The observance of ethical standards in the practice of medicine is very important because of the fact that it involves the health and safety of the patients and other stakeholders in the entire complex process. In this regard, a moral code which covers the ideals was imposed among the practitioners to observe. The same is referred to as the Hippocratic Oath which includes various solemn guidelines imposed towards the medical practitioners for them to abide. In the process, medical ethics encompasses the practical application of the moral code or ethical standards as well as the works on history, philosophy, and sociology.

The theoretical framework of medical ethics are following: (1) Respect for Autonomy; (2) Beneficence; (3) Non-Maleficence; and (4) Justice. Until today, such principles or values are being applied in the medical profession and were used as the basis of most court decisions which form part of the overall legal system most especially on cases alleging malpractice. Under the first principle, the rights of the patients towards self-determination are given respect and paramount importance. Moreover, beneficence is observed if the best interest of the patients is taken into consideration. This highlights the welfare of the patients. Further, non-maleficence views the fact of not harming the patients more important than doing them good. Finally, justice is viewed as respect to human rights in the context of medical ethics.

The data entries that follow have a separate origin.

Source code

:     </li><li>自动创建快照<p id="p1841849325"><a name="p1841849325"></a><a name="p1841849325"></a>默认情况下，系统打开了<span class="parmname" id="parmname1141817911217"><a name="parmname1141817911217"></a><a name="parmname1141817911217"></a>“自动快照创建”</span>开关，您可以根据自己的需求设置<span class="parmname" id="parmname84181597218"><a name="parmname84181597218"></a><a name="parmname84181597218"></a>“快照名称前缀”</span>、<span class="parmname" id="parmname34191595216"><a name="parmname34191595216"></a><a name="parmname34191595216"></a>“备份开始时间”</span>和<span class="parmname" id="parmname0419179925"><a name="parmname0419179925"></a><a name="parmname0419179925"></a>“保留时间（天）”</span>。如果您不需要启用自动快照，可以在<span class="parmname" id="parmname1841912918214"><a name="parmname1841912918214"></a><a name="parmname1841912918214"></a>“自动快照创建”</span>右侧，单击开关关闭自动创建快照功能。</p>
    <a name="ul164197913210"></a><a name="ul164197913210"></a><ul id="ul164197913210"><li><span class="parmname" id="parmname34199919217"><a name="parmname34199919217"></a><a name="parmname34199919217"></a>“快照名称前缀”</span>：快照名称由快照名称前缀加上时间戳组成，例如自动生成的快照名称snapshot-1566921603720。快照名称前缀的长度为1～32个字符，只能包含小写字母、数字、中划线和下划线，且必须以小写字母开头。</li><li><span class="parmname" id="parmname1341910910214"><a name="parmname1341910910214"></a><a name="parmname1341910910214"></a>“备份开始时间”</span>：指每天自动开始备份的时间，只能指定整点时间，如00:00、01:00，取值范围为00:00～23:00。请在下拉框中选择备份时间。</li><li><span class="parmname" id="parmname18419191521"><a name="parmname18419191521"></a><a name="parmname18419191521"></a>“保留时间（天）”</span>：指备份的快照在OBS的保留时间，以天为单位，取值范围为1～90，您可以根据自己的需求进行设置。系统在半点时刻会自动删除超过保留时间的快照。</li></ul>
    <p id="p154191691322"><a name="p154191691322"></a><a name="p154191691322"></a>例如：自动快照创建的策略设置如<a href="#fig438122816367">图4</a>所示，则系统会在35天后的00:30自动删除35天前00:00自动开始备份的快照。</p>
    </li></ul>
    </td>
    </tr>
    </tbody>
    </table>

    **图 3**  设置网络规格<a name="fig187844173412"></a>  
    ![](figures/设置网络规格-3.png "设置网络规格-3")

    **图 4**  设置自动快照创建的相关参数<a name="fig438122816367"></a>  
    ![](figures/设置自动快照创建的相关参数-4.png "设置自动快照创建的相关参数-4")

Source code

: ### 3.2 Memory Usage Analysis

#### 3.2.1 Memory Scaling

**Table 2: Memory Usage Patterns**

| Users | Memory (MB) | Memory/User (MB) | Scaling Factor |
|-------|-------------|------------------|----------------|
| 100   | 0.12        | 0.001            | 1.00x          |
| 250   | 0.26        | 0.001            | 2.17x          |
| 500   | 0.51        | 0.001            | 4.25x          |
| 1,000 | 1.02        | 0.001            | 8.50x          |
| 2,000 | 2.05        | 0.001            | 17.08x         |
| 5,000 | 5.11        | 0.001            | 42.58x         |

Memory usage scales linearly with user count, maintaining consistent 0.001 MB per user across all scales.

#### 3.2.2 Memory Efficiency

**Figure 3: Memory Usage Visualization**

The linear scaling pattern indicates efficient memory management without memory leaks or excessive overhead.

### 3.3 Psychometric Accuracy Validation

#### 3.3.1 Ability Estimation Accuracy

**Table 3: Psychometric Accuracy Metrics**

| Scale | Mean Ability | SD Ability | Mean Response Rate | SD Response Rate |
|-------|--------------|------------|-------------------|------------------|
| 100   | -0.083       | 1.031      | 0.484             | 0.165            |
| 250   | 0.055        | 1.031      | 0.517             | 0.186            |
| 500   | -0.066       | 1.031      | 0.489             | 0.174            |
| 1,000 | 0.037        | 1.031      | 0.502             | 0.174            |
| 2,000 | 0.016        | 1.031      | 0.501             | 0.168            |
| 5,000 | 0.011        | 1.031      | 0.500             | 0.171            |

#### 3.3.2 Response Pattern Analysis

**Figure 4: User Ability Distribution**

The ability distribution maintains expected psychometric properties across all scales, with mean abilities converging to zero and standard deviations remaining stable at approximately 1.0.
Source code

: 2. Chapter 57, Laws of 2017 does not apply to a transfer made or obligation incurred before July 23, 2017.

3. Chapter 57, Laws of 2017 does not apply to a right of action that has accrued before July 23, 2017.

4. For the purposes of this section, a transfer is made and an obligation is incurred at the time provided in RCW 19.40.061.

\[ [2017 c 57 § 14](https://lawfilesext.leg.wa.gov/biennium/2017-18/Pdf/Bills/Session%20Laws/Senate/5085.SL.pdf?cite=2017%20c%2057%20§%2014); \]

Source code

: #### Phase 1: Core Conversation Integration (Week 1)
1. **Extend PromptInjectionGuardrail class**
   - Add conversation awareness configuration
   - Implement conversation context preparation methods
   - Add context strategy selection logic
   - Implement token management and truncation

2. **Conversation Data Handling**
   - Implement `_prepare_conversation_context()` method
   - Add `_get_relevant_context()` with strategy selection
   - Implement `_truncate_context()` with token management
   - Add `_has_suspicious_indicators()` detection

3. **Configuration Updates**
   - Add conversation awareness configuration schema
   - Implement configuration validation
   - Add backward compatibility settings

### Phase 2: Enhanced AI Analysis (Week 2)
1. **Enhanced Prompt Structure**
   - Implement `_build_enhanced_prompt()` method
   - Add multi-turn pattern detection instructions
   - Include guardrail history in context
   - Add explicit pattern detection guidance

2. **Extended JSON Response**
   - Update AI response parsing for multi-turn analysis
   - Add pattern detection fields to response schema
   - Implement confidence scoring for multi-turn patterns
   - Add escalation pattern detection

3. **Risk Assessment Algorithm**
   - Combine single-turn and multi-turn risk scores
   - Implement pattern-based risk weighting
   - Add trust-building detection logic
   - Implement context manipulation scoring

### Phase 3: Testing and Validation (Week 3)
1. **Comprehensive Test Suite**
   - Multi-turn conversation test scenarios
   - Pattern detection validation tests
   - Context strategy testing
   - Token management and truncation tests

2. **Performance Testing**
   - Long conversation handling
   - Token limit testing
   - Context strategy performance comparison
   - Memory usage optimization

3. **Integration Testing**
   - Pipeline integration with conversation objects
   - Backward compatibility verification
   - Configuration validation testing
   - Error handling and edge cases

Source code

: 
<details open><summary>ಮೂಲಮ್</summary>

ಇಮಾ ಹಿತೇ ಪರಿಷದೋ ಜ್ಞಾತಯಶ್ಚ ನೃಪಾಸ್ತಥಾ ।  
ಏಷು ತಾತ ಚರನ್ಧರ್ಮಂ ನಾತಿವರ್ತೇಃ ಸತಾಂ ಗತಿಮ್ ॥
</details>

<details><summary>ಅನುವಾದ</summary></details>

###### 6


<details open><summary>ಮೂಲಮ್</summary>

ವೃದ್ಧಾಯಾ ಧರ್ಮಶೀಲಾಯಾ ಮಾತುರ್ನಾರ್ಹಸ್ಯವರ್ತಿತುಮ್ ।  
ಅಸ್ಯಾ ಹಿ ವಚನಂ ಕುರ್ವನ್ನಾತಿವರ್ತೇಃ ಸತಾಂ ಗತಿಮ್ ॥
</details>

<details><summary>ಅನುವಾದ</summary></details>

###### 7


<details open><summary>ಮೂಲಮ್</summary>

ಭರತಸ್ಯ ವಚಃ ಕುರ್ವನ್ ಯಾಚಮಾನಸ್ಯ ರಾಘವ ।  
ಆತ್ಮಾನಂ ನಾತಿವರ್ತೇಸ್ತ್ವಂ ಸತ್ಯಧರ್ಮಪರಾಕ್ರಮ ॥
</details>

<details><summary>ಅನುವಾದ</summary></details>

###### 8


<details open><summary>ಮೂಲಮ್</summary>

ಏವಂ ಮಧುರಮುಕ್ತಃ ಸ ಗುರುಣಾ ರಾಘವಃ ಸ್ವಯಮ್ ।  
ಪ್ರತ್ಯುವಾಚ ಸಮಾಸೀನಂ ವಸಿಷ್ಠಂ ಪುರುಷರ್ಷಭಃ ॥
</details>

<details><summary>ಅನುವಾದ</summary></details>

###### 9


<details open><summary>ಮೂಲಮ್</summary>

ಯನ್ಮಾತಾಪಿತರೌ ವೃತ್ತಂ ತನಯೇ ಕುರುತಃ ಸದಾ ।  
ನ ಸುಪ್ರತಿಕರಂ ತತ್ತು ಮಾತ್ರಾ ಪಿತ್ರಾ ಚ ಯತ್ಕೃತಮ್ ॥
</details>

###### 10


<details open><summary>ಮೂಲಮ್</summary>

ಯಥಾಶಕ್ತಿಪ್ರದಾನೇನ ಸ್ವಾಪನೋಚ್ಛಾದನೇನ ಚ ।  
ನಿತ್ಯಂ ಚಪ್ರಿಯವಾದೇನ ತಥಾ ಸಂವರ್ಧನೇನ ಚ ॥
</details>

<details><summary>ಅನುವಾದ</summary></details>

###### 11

These principles or values in medical ethics, however, impose ethical dilemmas among the healthcare practitioners because the values provided by such code do not necessarily reflect their personal values. In return, their medical decisions which conform to their personal values or principles but do not abide to such Hippocratic Oath and the above mentioned core values amount to medical malpractice. For example, in a case decided by the US appellate court, physicians and nurses were sued by the parents of an unborn child as they instituted blood transfusion on the mother in order to save the life of the fetus. The couple initially refused such treatment despite the fatal consequence and cited their religious belief for the said refusal. The appellate court ruled that there was a malpractice on the part of the medical practitioners since they violated the human rights of the patients to practice their religious beliefs.